Two deep, spiraling passes came out of quarterback Christian Hackenberg’s hand against San Diego State and were pulled down by the sophomore, a 45-yarder in the first quarter that was also Blacknall’s first catch of the year, and a 46-yarder in the second quarter.

“The first one was a play that was specifically for me, it was designed for me,” said Blacknall. The second was a product of him beating his one-on-one matchup and presenting himself as the best available target.

The plays were exciting, from a crowd perspective — Penn State fans seem to dig the deep ball — and the fact that they occurred was good for Hackenberg, who broke 200 yards for the first time all season, and finished the game with 296 yards, 101 of which went to Blacknall on four passes.

They were important to Blacknall, too, because setting oneself apart from the pack, he said, is based on opportunity.

“When you get those opportunities, you may get one opportunity, you may get many, and you may, sometimes, unfortunately not get any opportunities,” he said. “But whatever opportunities you do have, it’s critical that you make those plays.

“And later on, after the game, when it’s all said and done, you’ll be able to know who took advantage of them and who didn’t.”

Capitalizing on opportunities is especially crucial to a guy to whom a “target drought” — like his absence of catches in the first three games of the season, or his four catches against Ohio State last season and notable lack of more than two receptions in any game prior and after — is nothing new.

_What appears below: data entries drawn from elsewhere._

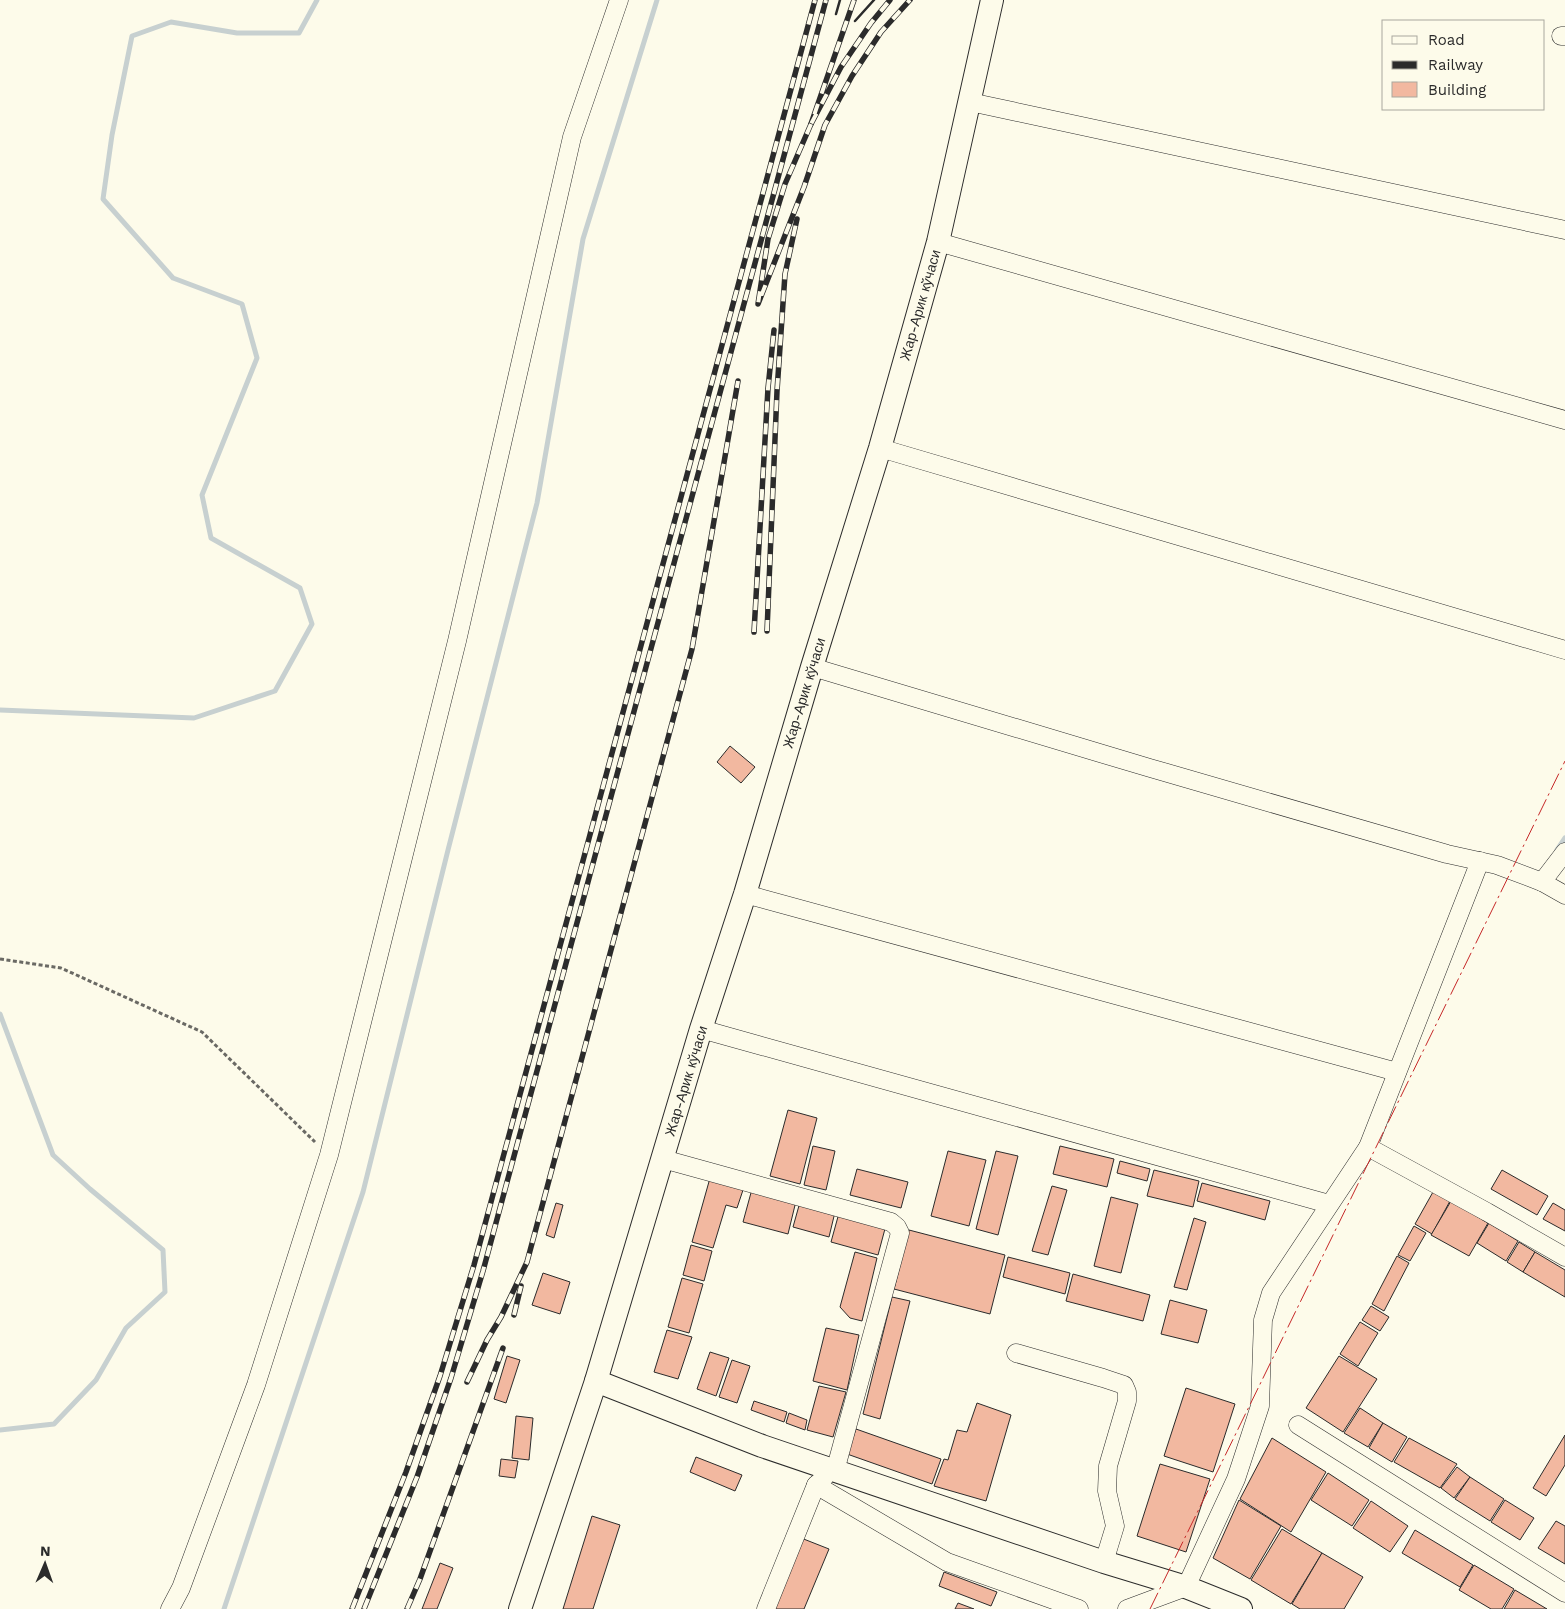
<svg xmlns="http://www.w3.org/2000/svg" width="1565" height="1609" viewBox="0 0 1565 1609" font-family="'Work Sans',sans-serif">
<rect width="100%" height="100%" fill="#fdfbea"/>
<g fill="none" stroke-linecap="round" stroke-linejoin="round">
<g stroke="#c7d0d0" stroke-width="5">
<polyline points="0,710 194,718 275,691 312,624 300,588 211,538 202,495 257,358 242,304 173,278 103,199 112,135 132,36 171,22 237,33 299,33 317,0"/>
<polyline points="1557,850 1565,838"/>
<polyline points="0,1014 53,1155 90,1189 163,1250 165,1292 126,1328 96,1380 54,1424 0,1430"/>
<polyline points="224,1609 363,1192 448,850 537,503 583,239 657,0"/>
</g>
</g>
<g fill="#f2b8a0" stroke="#2b2b2b">
<polygon points="730,746 755,767 741,783 717,762"/>
<polygon points="788,1110 817,1118 800,1184 770,1176"/>
<polygon points="813,1146 835,1151 826,1190 804,1185"/>
<polygon points="1060,1146 1114,1159 1107,1187 1053,1174"/>
<polygon points="948,1151 986,1160 969,1226 931,1216"/>
<polygon points="996,1151 1018,1156 998,1235 976,1229"/>
<polygon points="1120,1161 1150,1169 1147,1181 1117,1173"/>
<polygon points="857,1169 908,1182 901,1208 850,1195"/>
<polygon points="1154,1170 1199,1181 1193,1207 1147,1196"/>
<polygon points="1502,1170 1548,1196 1537,1215 1491,1189"/>
<polygon points="710,1178 744,1187 737,1208 726,1205 713,1248 692,1242"/>
<polygon points="1202,1183 1270,1201 1265,1220 1197,1201"/>
<polygon points="1052,1186 1067,1190 1048,1255 1032,1251"/>
<polygon points="752,1189 796,1201 788,1234 743,1222"/>
<polygon points="1433,1192 1450,1201 1432,1234 1415,1224"/>
<polygon points="1111,1197 1138,1204 1121,1273 1094,1266"/>
<polygon points="1451,1201 1488,1223 1469,1256 1431,1235"/>
<polygon points="800,1202 835,1212 829,1237 793,1227"/>
<polygon points="556,1203 563,1205 554,1238 546,1235"/>
<polygon points="1553,1203 1565,1210 1565,1231 1543,1219"/>
<polygon points="839,1213 886,1225 878,1255 831,1242"/>
<polygon points="1194,1218 1206,1222 1187,1290 1174,1287"/>
<polygon points="1489,1223 1518,1241 1506,1261 1477,1243"/>
<polygon points="1414,1226 1426,1233 1410,1261 1398,1255"/>
<polygon points="909,1230 1005,1255 990,1314 894,1289"/>
<polygon points="1519,1242 1535,1252 1523,1272 1507,1262"/>
<polygon points="691,1245 712,1251 704,1281 683,1275"/>
<polygon points="855,1252 877,1258 862,1321 850,1318 840,1307"/>
<polygon points="1535,1252 1565,1270 1565,1297 1523,1272"/>
<polygon points="1397,1256 1409,1263 1384,1311 1372,1304"/>
<polygon points="1008,1257 1070,1273 1065,1294 1003,1277"/>
<polygon points="543,1273 570,1282 560,1314 532,1305"/>
<polygon points="1073,1274 1150,1295 1143,1321 1066,1301"/>
<polygon points="682,1278 703,1284 689,1333 668,1327"/>
<polygon points="892,1297 910,1301 880,1419 863,1414"/>
<polygon points="1170,1300 1207,1310 1198,1343 1161,1334"/>
<polygon points="1371,1306 1389,1317 1380,1331 1362,1320"/>
<polygon points="1360,1322 1378,1333 1358,1366 1340,1354"/>
<polygon points="826,1328 859,1335 847,1390 813,1381"/>
<polygon points="667,1330 692,1337 678,1379 654,1372"/>
<polygon points="710,1352 729,1358 716,1396 697,1389"/>
<polygon points="507,1356 520,1360 506,1403 494,1399"/>
<polygon points="1339,1356 1377,1379 1343,1432 1306,1408"/>
<polygon points="732,1360 750,1366 737,1403 719,1397"/>
<polygon points="819,1386 846,1392 833,1437 807,1430"/>
<polygon points="1186,1388 1235,1404 1213,1472 1164,1456"/>
<polygon points="754,1401 787,1412 784,1422 751,1410"/>
<polygon points="977,1403 1011,1415 986,1501 934,1486 944,1459 948,1460 957,1430 967,1432"/>
<polygon points="1360,1408 1383,1423 1368,1447 1344,1433"/>
<polygon points="789,1413 807,1420 805,1430 786,1423"/>
<polygon points="516,1416 533,1418 529,1460 512,1458"/>
<polygon points="1383,1423 1407,1437 1392,1462 1369,1448"/>
<polygon points="856,1429 941,1459 932,1484 847,1454"/>
<polygon points="1565,1435 1565,1465 1546,1496 1533,1488"/>
<polygon points="1272,1438 1326,1472 1291,1532 1240,1499"/>
<polygon points="1409,1438 1457,1464 1440,1488 1394,1462"/>
<polygon points="696,1457 742,1475 735,1491 690,1472"/>
<polygon points="501,1459 518,1461 515,1478 499,1476"/>
<polygon points="1160,1464 1210,1479 1186,1552 1137,1536"/>
<polygon points="1457,1467 1470,1477 1454,1498 1441,1488"/>
<polygon points="1328,1473 1369,1500 1352,1526 1311,1500"/>
<polygon points="1470,1477 1504,1499 1490,1521 1455,1499"/>
<polygon points="1239,1500 1281,1526 1250,1579 1213,1558"/>
<polygon points="1505,1500 1534,1518 1520,1540 1491,1522"/>
<polygon points="1371,1501 1408,1526 1390,1552 1353,1528"/>
<polygon points="592,1516 620,1525 593,1609 563,1609"/>
<polygon points="1556,1521 1565,1526 1565,1564 1538,1548"/>
<polygon points="1282,1529 1322,1553 1291,1604 1251,1580"/>
<polygon points="1415,1530 1473,1565 1460,1587 1402,1553"/>
<polygon points="796,1536 829,1549 804,1609 767,1609"/>
<polygon points="1322,1553 1363,1577 1344,1609 1300,1609 1292,1604"/>
<polygon points="440,1563 453,1568 437,1609 422,1609"/>
<polygon points="1474,1565 1514,1589 1502,1609 1491,1609 1459,1590"/>
<polygon points="944,1572 997,1592 991,1606 939,1586"/>
<polygon points="1515,1590 1547,1609 1504,1609"/>
<polygon points="958,1603 974,1609 955,1609"/>
</g>
<g fill="none" stroke-linecap="round" stroke-linejoin="round">
<defs>
<g id="minor">
<polyline points="1561,36 1565,36"/>
<polyline points="970,102 1565,230"/>
<polyline points="938,242 1565,420"/>
<polyline points="880,448 1565,650"/>
<polyline points="812,667 1150,768 1447,854 1497,865 1542,882 1565,895"/>
<polyline points="1542,882 1565,852"/>
<polyline points="745,894 1397,1072"/>
<polyline points="701,1029 1329,1204"/>
<polyline points="1368,1147 1487,1212 1565,1257"/>
<polyline points="663,1159 891,1222 897,1227 900,1233 835,1471"/>
<polyline points="1016,1353 1103,1378 1124,1385 1127,1392 1127,1401 1108,1466 1107,1491 1115,1526 1104,1562"/>
<polyline points="1298,1425 1565,1593"/>
<polyline points="816,1485 947,1562 1079,1609"/>
<polyline points="170,1609 181,1588 256,1385 329,1155 457,641 572,137 619,0"/>
<polyline points="766,1609 816,1485 824,1478"/>
<polyline points="1127,1609 1186,1587 1236,1479 1260,1406 1263,1320 1271,1293 1368,1147 1480,861"/>
</g>
<g id="major">
<polyline points="596,1381 762,1446 1104,1562 1186,1587 1241,1609"/>
<polyline points="520,1609 596,1381 701,1029 745,894 812,667 880,448 938,242 992,0"/>
</g>
</defs>
<use href="#minor" stroke="#2b2b2b" stroke-width="19"/>
<use href="#major" stroke="#2b2b2b" stroke-width="24"/>
<polyline stroke="#6a6964" stroke-width="3" stroke-dasharray="4 2.5" stroke-linecap="butt" points="0,959 61,968 202,1032 315,1142"/>
<use href="#minor" stroke="#fdfbea" stroke-width="18"/>
<use href="#major" stroke="#fdfbea" stroke-width="22"/>
<defs>
<g id="rail">
<polyline points="854,0 811,124 841,67 871,23 890,0"/>
<polyline points="811,124 785,184 768,239 758,304 804,187 825,125 852,76 881,32 910,0"/>
<polyline points="767,631 777,391 785,274 797,219"/>
<polyline points="754,632 768,388 774,330"/>
<polyline points="514,1315 521,1286"/>
<polyline points="467,1382 487,1340 501,1317 527,1262 692,649 738,381"/>
<polyline points="352,1609 406,1472 440,1376 474,1265 815,0"/>
<polyline points="364,1609 417,1477 451,1378 483,1271 826,0"/>
<polyline points="407,1609 420,1579 503,1348"/>
</g>
</defs>
<use href="#rail" stroke="#2b2b2b" stroke-width="5.5"/>
<use href="#rail" stroke="#fdfbea" stroke-width="4" stroke-dasharray="11" stroke-linecap="butt"/>
<g stroke="#2b2b2b" stroke-width="2.5">
<polyline points="836,14 840,0"/>
<polyline points="855,21 874,0"/>
</g>
<polyline stroke="#c62828" stroke-width="1" stroke-dasharray="18 4 2.5 4" stroke-linecap="butt" points="1150,1609 1565,761"/>
</g>
<g text-anchor="middle" dominant-baseline="central" stroke-width="4" stroke-linejoin="round" paint-order="stroke">
<g font-size="14" fill="#2b2b2b" stroke="#fdfbea">
<text transform="translate(920 305) rotate(-74)">Жар-Арик кўчаси</text>
<text transform="translate(804 693) rotate(-73)">Жар-Арик кўчаси</text>
<text transform="translate(686 1081) rotate(-73)">Жар-Арик кўчаси</text>
</g>
</g>
<rect x="1382" y="20" width="162" height="90" fill="#fdfbea" stroke="#a9a89e"/>
<rect x="1392" y="36" width="25" height="8" fill="#fdfbea" stroke="#a9a89e"/>
<text x="1428" y="45" font-size="15" fill="#2b2b2b">Road</text>
<rect x="1392" y="61" width="25" height="8" fill="#2b2b2b" stroke="#a9a89e"/>
<text x="1428" y="70" font-size="15" fill="#2b2b2b">Railway</text>
<rect x="1392" y="82" width="25" height="15" fill="#f2b8a0" stroke="#a9a89e"/>
<text x="1428" y="95" font-size="15" fill="#2b2b2b">Building</text>
<g transform="translate(45 1564) rotate(2)" stroke="#fdfbea" stroke-width="4" paint-order="stroke">
<path d="M0-4L9 19L0 12L-9 19Z" fill="#2b2b2b"/>
<text y="-8" font-size="14" font-weight="bold" text-anchor="middle" fill="#2b2b2b">N</text>
</g>
</svg>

“For me, I just learn to be patient,” Blacknall said. “Eventually, everything is going to fall into place. I just put my head down and keep working.”

Blacknall said the receivers all look at the strengths and weaknesses of their counterparts and “take some of each other’s game off each other.”

Godwin, with 19 catches for 283 yards and a touchdown, is thus far the favorite target of Hackenberg. Hamilton, with 14 catches for 146 yards and a touchdown, isn’t too far behind.

“Competition, any competition that comes along, (comes) with pressure,” said Hamilton on Wednesday’s teleconference, of the contest for catches. “You gotta go out there, you gotta keep making plays.

“And at the same time, you can’t have animosity for anybody else, because those are your teammates.”

Hamilton said that a player doesn’t want another player coming in and “doing things that you think you’re capable of doing” on the field. But still, if the competition is healthy, everyone benefits.

“At the same time, you go out there and try to play your game. And when you have other guys competing at a high level, that just brings your game up a whole 10 levels,” he said. Hamilton considers Blacknall, especially, to be one of his best friends on the team, and speaks highly of his attitude and work ethic. Hamilton and Blacknall both have spoken warmly of Godwin as well, citing his willingness to learn, and then share his knowledge with others.

Camaraderie alongside competition is often a rarity, but Hamilton said that not only does it exist among the receivers, but it’s benefited the position group.

Blacknall agrees.

“You know, you got these guys who are behind you, in front of you, or probably on the same level as you. And these guys are, each day, going to work, and fighting for the same position, and getting better. And in my opinion, everyone’s getting better, as far as whether you start or you don’t start, at the end of the day, you’re working as hard as that guy to your left or right.”